— DIRECTIONS FOR THIS TASK —
Which lines in the data below contain the word "should"? Extract every one of them, counting only matches with the same capitalization.
══ DATASET EXTRACT ══
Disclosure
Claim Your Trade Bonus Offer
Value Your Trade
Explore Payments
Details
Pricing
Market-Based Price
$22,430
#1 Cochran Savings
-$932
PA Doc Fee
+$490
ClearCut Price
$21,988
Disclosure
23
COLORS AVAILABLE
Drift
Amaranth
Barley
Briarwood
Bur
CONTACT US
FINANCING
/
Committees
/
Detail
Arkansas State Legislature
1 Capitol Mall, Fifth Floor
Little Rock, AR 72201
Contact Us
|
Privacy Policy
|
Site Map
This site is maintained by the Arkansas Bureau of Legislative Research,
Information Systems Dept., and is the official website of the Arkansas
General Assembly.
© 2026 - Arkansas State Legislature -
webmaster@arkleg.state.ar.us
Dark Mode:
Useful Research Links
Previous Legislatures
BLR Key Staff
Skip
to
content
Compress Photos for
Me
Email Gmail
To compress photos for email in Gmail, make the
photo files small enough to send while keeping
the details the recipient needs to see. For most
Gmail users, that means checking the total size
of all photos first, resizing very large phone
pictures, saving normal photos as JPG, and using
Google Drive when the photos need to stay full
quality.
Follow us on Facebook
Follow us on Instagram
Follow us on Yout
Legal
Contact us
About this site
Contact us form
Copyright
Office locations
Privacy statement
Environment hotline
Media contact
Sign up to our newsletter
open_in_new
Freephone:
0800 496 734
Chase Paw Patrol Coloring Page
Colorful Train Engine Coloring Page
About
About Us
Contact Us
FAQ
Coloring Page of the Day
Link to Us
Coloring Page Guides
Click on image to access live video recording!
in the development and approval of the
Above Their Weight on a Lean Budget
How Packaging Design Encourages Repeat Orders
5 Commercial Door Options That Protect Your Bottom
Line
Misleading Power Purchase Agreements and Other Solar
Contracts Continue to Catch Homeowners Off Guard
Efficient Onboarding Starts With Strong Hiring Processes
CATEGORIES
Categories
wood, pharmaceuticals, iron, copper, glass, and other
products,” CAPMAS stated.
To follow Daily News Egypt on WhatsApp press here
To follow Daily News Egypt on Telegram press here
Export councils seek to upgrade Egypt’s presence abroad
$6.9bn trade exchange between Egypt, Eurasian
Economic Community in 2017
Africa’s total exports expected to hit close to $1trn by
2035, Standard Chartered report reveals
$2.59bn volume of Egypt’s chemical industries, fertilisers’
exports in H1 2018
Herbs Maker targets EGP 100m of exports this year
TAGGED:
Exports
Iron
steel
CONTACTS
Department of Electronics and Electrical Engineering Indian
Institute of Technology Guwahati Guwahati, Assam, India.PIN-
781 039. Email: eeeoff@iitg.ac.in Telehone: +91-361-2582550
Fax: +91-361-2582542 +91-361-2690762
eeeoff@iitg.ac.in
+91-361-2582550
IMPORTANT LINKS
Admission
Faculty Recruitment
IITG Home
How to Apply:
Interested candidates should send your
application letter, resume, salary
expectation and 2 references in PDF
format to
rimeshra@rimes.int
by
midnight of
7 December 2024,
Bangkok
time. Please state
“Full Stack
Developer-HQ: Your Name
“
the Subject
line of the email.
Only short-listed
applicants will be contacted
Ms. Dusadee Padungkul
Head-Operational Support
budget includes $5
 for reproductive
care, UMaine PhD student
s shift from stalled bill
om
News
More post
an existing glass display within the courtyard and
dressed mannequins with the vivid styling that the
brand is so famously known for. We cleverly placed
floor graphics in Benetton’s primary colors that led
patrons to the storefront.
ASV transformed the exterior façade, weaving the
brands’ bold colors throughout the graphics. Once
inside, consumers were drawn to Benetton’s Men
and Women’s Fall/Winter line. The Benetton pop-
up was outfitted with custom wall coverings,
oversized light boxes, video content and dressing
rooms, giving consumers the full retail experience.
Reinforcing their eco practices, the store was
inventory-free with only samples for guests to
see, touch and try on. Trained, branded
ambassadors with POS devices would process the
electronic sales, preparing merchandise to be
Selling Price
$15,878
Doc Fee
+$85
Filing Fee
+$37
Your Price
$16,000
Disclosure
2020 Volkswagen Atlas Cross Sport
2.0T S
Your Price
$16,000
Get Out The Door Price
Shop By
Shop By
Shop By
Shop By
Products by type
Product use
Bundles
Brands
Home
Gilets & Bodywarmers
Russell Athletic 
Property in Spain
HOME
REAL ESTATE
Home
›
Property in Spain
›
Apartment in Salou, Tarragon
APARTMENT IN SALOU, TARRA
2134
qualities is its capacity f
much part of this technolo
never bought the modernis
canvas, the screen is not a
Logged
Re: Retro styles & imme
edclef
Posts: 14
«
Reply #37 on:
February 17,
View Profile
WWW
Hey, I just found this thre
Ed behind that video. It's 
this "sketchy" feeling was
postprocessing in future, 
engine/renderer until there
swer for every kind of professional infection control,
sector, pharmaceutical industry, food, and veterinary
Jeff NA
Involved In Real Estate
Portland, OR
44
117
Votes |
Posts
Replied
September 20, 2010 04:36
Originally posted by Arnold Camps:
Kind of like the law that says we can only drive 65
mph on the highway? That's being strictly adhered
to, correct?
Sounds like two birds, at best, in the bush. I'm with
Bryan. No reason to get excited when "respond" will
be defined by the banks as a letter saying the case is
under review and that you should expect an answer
═══
— SOLUTION —
Interested candidates should send your
under review and that you should expect an answer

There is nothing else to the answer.